Chronic Violent Behavior and its Underlying Neurobiology
K. Daniel O'Leary
Department of Psychology, SBU
Patricia Woicik
Medical Department, BNL
Nelly Alia-Klein
Medical Department, BNL
In the past decade empirical studies have identified multiple factors that contribute to repeated violent behavior directed at intimate others (domestic violence). This behavior affects up to 30% of couples in the US and the research evidence for this phenomena points to a complex and dynamic relationship between personality styles, psychiatric disorders, and serious relationship problems. The lack of behavioral control observed in domestic abusers (as with any other individual) is likely a result of brain function, which is evaluated through neuropsychological testing and functional neuroimaging. The main objective of this collaborative effort is to evaluate personality and neurobiological factors as potential predictors of violence in alcoholic domestic abusers. Despite the growing understanding that domestic abuse is multi-faceted, no studies to date have collectively investigated the relationship between personality, alcohol abuse, and the underlying neurobiological brain structure and function associated with this harmful behavior.

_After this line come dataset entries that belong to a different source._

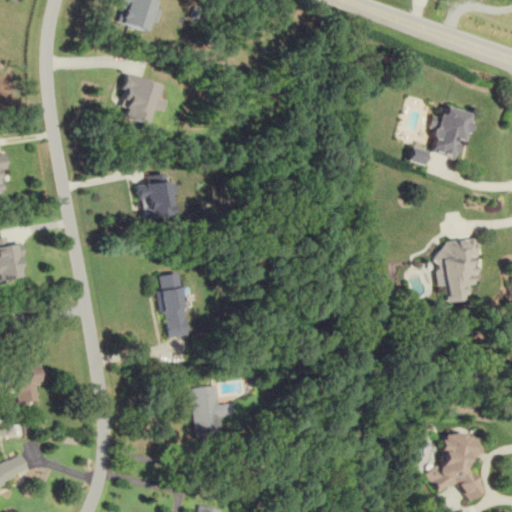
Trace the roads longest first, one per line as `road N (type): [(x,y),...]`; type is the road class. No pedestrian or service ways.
road 1 (residential): [(86,511),(103,427),(46,85),(54,0)]
road 2 (tertiary): [(511,59),(345,0)]
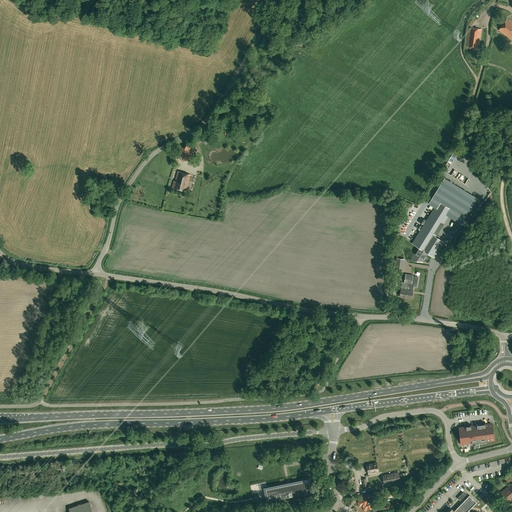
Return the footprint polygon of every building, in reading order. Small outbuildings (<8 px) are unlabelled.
[(511,21),(507,18),(499,30),(511,39),(511,21)] [(481,29),(473,28),(469,28),(466,46),(478,48),(481,29)] [(184,160),(194,156),(189,145),(179,148),(184,160)] [(191,175),(178,171),(175,181),(174,181),(172,187),(186,191),(191,175)] [(410,259),(410,260),(411,260),(415,260),(415,261),(418,261),(422,261),(422,262),(423,262),(423,261),(422,261),(423,259),(424,259),(425,258),(424,258),(425,256),(426,256),(428,253),(434,257),(444,242),(435,236),(448,216),(452,209),(439,201),(435,207),(412,243),(419,247),(414,254),(411,259),(410,259)] [(401,288),(400,296),(406,297),(409,274),(406,274),(404,284),(402,284),(401,288)] [(409,274),(406,297),(412,298),(413,290),(413,287),(413,286),(416,287),(418,278),(413,277),(413,275),(409,274)] [(466,427),(459,428),(461,444),(472,442),(472,443),(487,441),(487,440),(494,440),(492,423),(485,424),(477,425),(471,426),(466,426),(466,427)] [(367,464),(367,466),(369,474),(379,472),(377,462),(367,464)] [(382,475),(384,484),(400,481),(400,479),(399,472),(382,475)] [(287,484),(266,488),(269,501),(266,501),(314,492),(314,491),(311,492),(309,480),(290,484),(289,481),(287,482),(287,484)] [(511,482),(500,492),(508,502),(511,498),(511,482)] [(500,483),(494,488),(497,491),(503,486),(500,483)] [(392,491),(381,493),(382,497),(382,498),(386,497),(386,501),(394,500),(393,496),(392,491)] [(475,511),(473,511),(470,511),(469,510),(476,503),(472,499),(473,498),(469,495),(459,506),(454,511),(452,508),(448,511),(475,511)] [(359,506),(362,504),(365,510),(369,509),(369,510),(373,508),(372,506),(376,505),(374,499),(367,502),(366,499),(358,502),(359,506)] [(92,511),(89,502),(69,508),(70,511),(92,511)]
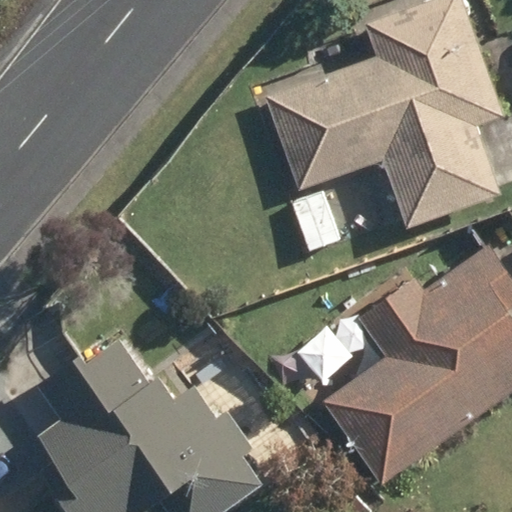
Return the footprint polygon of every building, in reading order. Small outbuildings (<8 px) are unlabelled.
[(382,163),(405,229),(498,198),(476,129),(502,121),(461,0),(446,0),(369,25),(380,61),(267,101),(299,191),(382,163)] [(290,206),(309,254),(339,242),(320,195),(290,206)] [(320,408),(379,492),(511,394),(511,318),(510,316),(511,315),(511,279),(491,251),(429,296),(417,279),(361,321),(387,359),(320,408)] [(330,260),(336,278),(362,270),(356,252),(330,260)] [(234,511),(260,494),(239,463),(253,452),(227,417),(216,424),(193,391),(174,404),(159,383),(149,389),(119,347),(84,371),(77,359),(36,388),(63,426),(40,442),(58,468),(36,483),(55,511),(234,511)] [(345,511),(376,511),(382,506),(367,491),(345,511)]
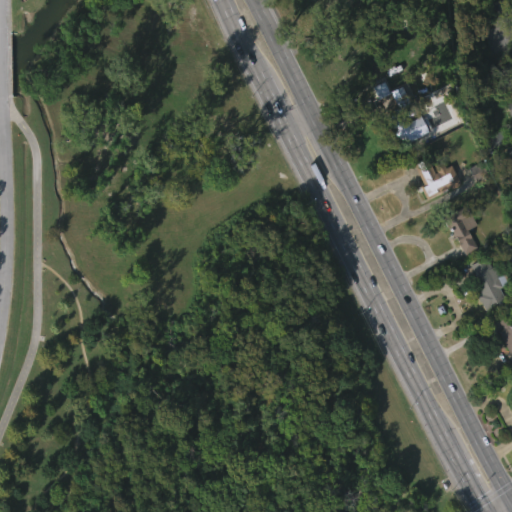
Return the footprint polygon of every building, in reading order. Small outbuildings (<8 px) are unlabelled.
[(511,46),(488,50),(485,27),(493,26),(492,21),(494,21),(491,1),(495,1),(495,0),(511,0),(511,46)] [(481,62),(484,89),(511,85),(511,65),(511,58),(481,62)] [(406,82),(419,107),(415,109),(416,111),(410,116),(412,120),(421,115),(429,131),(401,145),(387,117),(401,110),(391,92),(379,98),(376,92),(387,86),(390,91),(406,82)] [(511,111),(502,115),(508,133),(503,135),(511,161),(511,160),(511,111)] [(426,170),(420,151),(389,160),(395,179),(426,170)] [(432,166),(435,172),(438,171),(434,164),(442,160),(446,167),(451,164),(461,183),(451,188),(450,186),(447,188),(448,189),(427,200),(422,191),(420,192),(417,186),(423,182),(414,164),(429,155),(434,165),(432,166)] [(411,202),(420,219),(416,221),(423,235),(461,215),(452,198),(432,209),(425,195),(411,202)] [(480,223),(468,229),(478,248),(465,254),(451,229),(452,229),(449,223),(446,225),(442,216),(469,202),(480,223)] [(474,282),(454,245),(440,253),(461,289),(474,282)] [(488,262),(489,264),(496,260),(500,267),(496,269),(499,275),(502,274),(506,283),(500,287),(507,302),(495,308),(494,306),(486,310),(476,295),(481,292),(472,276),(475,275),(470,264),(485,256),(488,262)] [(465,300),(478,328),(474,330),(481,345),(504,334),(483,291),(465,300)] [(511,320),(511,359),(508,362),(504,355),(508,353),(497,331),(503,328),(497,317),(508,312),(511,320)] [(493,366),(511,400),(511,399),(511,355),(511,356),(506,348),(494,354),(499,363),(493,366)]
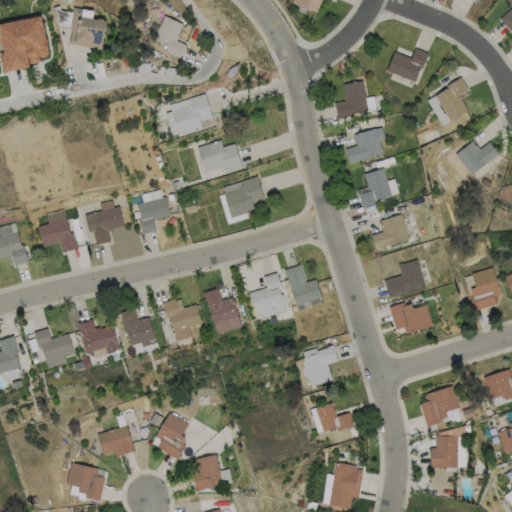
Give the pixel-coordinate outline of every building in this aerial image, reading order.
[(291,0),(320,0),(316,12),(291,1),(291,0)] [(511,0),(511,32),(500,20),(511,8),(511,5),(507,0),(511,0)] [(91,19),(96,20),(98,19),(102,20),(104,24),(100,49),(68,43),(69,37),(71,29),(69,29),(70,25),(69,25),(72,7),(83,9),(92,11),(91,19)] [(185,45),(179,58),(164,51),(167,46),(152,39),(163,15),(182,24),(176,35),(178,36),(175,40),(185,45)] [(0,24),(39,17),(41,27),(43,27),(43,30),(42,31),(43,38),(45,39),(45,42),(44,43),(47,54),(45,57),(40,58),(37,56),(38,62),(29,64),(28,58),(25,59),(27,68),(2,72),(0,62),(0,53),(2,53),(0,45),(0,24)] [(426,52),(420,68),(418,67),(412,80),(385,69),(393,50),(409,57),(414,47),(426,52)] [(237,70),(231,78),(225,75),(228,69),(239,62),(239,67),(237,70)] [(466,109),(448,120),(433,94),(446,87),(445,84),(459,76),(466,88),(457,93),(466,109)] [(341,116),(336,117),(333,101),(344,99),(341,83),(361,79),(366,108),(352,111),(352,113),(341,115),(341,116)] [(201,129),(177,136),(176,134),(171,136),(164,113),(170,111),(170,110),(189,104),(188,97),(204,93),(211,117),(199,120),(201,129)] [(380,126),(383,137),(377,139),(381,151),(348,162),(343,147),(355,144),(352,133),(374,127),(380,126)] [(472,139),(478,148),(488,141),(497,152),(469,174),(454,153),(472,139)] [(220,140),(222,147),(234,143),(241,167),(225,172),(223,166),(203,172),(196,147),(220,140)] [(375,202),(361,206),(357,193),(367,190),(362,172),(382,166),(390,195),(374,200),(375,202)] [(255,210),(250,212),(251,215),(248,216),(247,212),(245,213),(246,218),(227,224),(219,196),(223,194),(221,187),(240,181),(256,176),(264,200),(253,203),(255,210)] [(490,181),(486,186),(480,182),(483,177),(490,181)] [(179,189),(173,191),(171,183),(176,181),(179,189)] [(155,231),(141,235),(137,219),(139,218),(136,204),(142,203),(140,194),(159,189),(161,197),(164,197),(169,216),(152,220),(155,231)] [(111,230),(106,232),(109,242),(94,245),(91,232),(87,233),(82,215),(99,211),(98,203),(111,200),(113,208),(117,207),(122,226),(110,229),(111,230)] [(196,210),(188,213),(186,207),(194,204),(196,210)] [(62,209),(69,233),(71,233),(74,243),(75,243),(77,249),(61,253),(58,243),(41,247),(36,226),(46,223),(44,214),(62,209)] [(407,237),(374,247),(370,233),(381,230),(378,219),(399,212),(407,237)] [(0,237),(16,233),(20,247),(22,246),(27,262),(13,266),(10,255),(0,257),(0,237)] [(416,259),(423,284),(395,293),(395,294),(388,296),(383,279),(401,274),(397,263),(401,262),(402,263),(416,259)] [(299,264),(304,281),(314,278),(320,297),(295,305),(285,276),(284,276),(282,269),(299,264)] [(495,303),(473,310),(468,294),(471,293),(469,287),(474,286),(470,272),(491,266),(499,293),(493,295),(495,303)] [(278,289),(279,294),(281,293),(284,301),(282,302),(282,303),(284,310),(256,318),(248,292),(265,286),(262,276),(275,272),(280,288),(278,289)] [(216,287),(220,299),(230,296),(239,325),(215,333),(202,292),(216,287)] [(173,298),(176,309),(194,303),(200,323),(187,327),(189,336),(174,340),(167,317),(165,318),(160,302),(173,298)] [(404,301),(405,304),(410,303),(412,308),(425,304),(431,324),(405,333),(403,326),(395,328),(388,306),(404,301)] [(132,307),(136,319),(146,316),(153,337),(128,345),(118,312),(132,307)] [(90,318),(93,329),(110,324),(117,349),(105,353),(103,347),(84,353),(79,337),(80,336),(76,322),(90,318)] [(45,328),(49,338),(66,333),(72,351),(44,361),(39,346),(37,347),(32,332),(45,328)] [(18,366),(0,371),(0,338),(11,335),(16,351),(13,352),(18,366)] [(331,344),(336,360),(326,363),(331,379),(310,386),(302,358),(303,357),(301,351),(314,347),(315,350),(327,347),(326,345),(331,344)] [(510,370),(511,377),(511,401),(511,398),(505,400),(504,395),(490,399),(484,378),(510,370)] [(440,420),(425,425),(417,402),(425,400),(423,393),(450,384),(457,406),(443,410),(445,415),(439,417),(440,420)] [(330,402),(332,408),(333,408),(335,416),(348,412),(352,425),(337,430),(335,426),(322,431),(314,407),(330,402)] [(184,444),(175,458),(156,445),(160,439),(154,435),(168,411),(187,422),(180,434),(184,437),(181,442),(184,444)] [(161,417),(156,425),(148,421),(153,412),(161,417)] [(124,423),(130,442),(131,442),(133,449),(114,455),(113,450),(102,453),(96,432),(124,423)] [(511,451),(505,454),(498,433),(511,428),(510,424),(511,423),(511,451)] [(456,435),(455,466),(437,466),(437,467),(428,466),(428,446),(433,446),(434,434),(456,435)] [(202,488),(194,490),(190,469),(195,468),(193,458),(214,453),(220,483),(202,487),(202,488)] [(103,476),(98,499),(82,495),(82,492),(77,491),(78,486),(64,483),(69,461),(96,467),(95,475),(103,476)] [(361,469),(357,497),(350,496),(348,507),(327,504),(334,462),(356,465),(355,468),(361,469)] [(330,474),(325,474),(322,503),(328,504),(330,474)]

Simulations of Biomolecular Systems on Massively Parallel Supercomputers
Carlos Simmerling
Department of Chemistry, SBU
James Davenport
Computational Science Center, BNL
Atomic-detail simulations have begun to make significant contributions to a wide variety of research areas, in the case of biomolecular systems, a major obstacle to further progress is the long timescales associated with important events such as protein folding, drug binding, and conformational changes associated with biological function. Direct simulation of such events remains largely inaccessible using current computers. The new purchase of a massively parallel supercomputer for the New York Computational Science Center, will provide unprecedented computer power to both SBU and BNL. The Amber simulation package is a leading program for biomolecular simulation; however, it is currently unable to take advantage of more than ~200 CPUs for a single simulation, far below the >20 thousand available in the planned NYCCS Blue Gene. This team proposes to combine their detailed knowledge of Amber and the requirements of biomolecular simulation with their computational physics/algorithms expertise in order to pursue performance enhancements for Amber on the Blue Gene architecture. The ability to use Amber on the NYCCS computer will dramatically extend the range of biologically relevant events that can be simulated, improving the research capabilities in multiple fields including Chemistry, Pharmacology, Biology and Applied Mathematics and Statistics.